Learning objectives: The module should give the ability to know
when to use deterministic nonlinear models to describe a real set
of data and analyse its limitations and when to use it.
Syllabus: The main reference is the part called Chaos in the Strogatz's book in the recommended texts below. The module is accompanied by a practical part where the students are given specific examples to simulate on the computer.
Lorenz System and strange attractor: bifurcation diagram, Hopf bifurcation, transient chaos and strange attractor regions. The Lorenz map.
Iterations of maps: Poincaré section and return map. Attracting, repelling, neutral fixed points and periodic points.
The logistic family as a model of population dynamics: period-doubling bifurcations, Feigenbaum's universality. Lyapunov exponents.
Invariant Cantor sets and coding.
Existence of periodic orbits: Sarkovski's Theorem, Transition graphs.
Fractal dimension and fractals: box dimension, Hausdorff dimension, similarity dimension, pointwise and correlation dimension.
Iterated Function Systems. Fractal basin boundaries.
Strange attractors: baker's transformation. Smale's horseshoe (repeller).
Hénon map and Hénon attractor. Rössler system.
Stable and unstable manifolds. Homoclinic points and existence of horseshoes.
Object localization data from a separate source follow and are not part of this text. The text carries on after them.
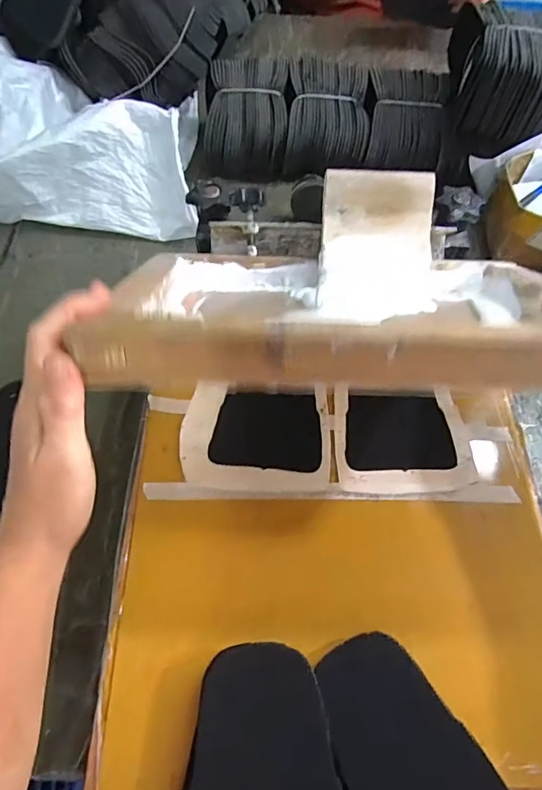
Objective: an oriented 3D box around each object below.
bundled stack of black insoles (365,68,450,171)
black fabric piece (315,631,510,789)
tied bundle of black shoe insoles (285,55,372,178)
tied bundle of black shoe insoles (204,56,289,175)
[{"bbox_3d":[0.192,-0.387,0.690,0.107,0.075,0.148,7,60,3],"label":"bundled stack of black insoles"},{"bbox_3d":[0.096,0.245,0.324,0.103,0.016,0.152,-9,60,-6],"label":"black fabric piece"},{"bbox_3d":[0.082,-0.402,0.700,0.115,0.088,0.155,5,60,2],"label":"tied bundle of black shoe insoles"},{"bbox_3d":[-0.036,-0.400,0.701,0.120,0.088,0.146,4,60,1],"label":"tied bundle of black shoe insoles"}]

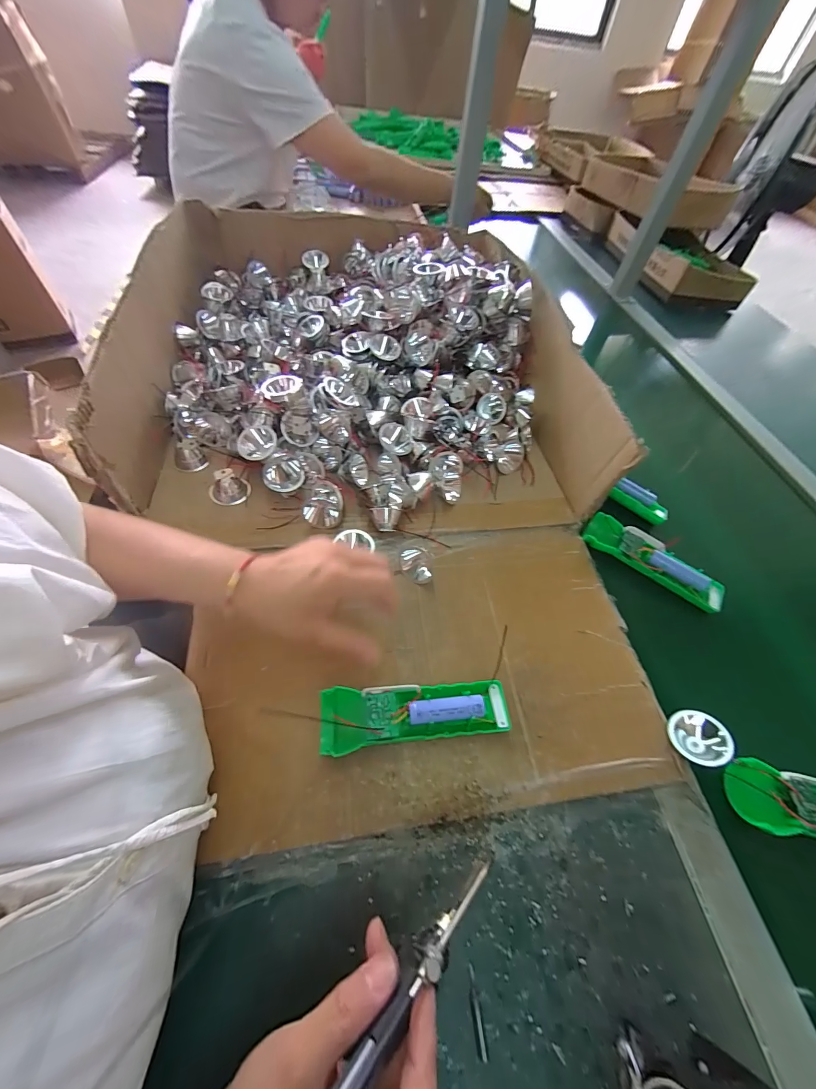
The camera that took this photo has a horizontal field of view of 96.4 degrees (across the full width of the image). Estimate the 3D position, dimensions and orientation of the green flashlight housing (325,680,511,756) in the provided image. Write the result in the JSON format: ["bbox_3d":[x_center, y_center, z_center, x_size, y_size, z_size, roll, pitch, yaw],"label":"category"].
[{"bbox_3d":[0.007,0.143,0.313,0.158,0.038,0.047,-5,59,-7],"label":"green flashlight housing"}]

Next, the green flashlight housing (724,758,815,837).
[{"bbox_3d":[0.338,0.215,0.294,0.141,0.034,0.046,13,59,4],"label":"green flashlight housing"}]

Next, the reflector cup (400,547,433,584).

Hyperbolic automorphisms of the torus.
Recommended texts:
Nonlinear dynamics and chaos, S.H.Strogatz (S 7.38 STR).
Chaos and nonlinear dynamics: an introduction for scientists
and engineers, by R.C.Hilborn (U 0.15 HIL).
Chaos: an introduction to dynamical systems, by K.Alligood,
T.Sauer and J.Yorke (U 0.15 ALL).
Teaching: Spring Term,
3 lectures per week.
Assessment:
Two hours closed examination in Easter Vacation.
(90%),
Coursework (10%).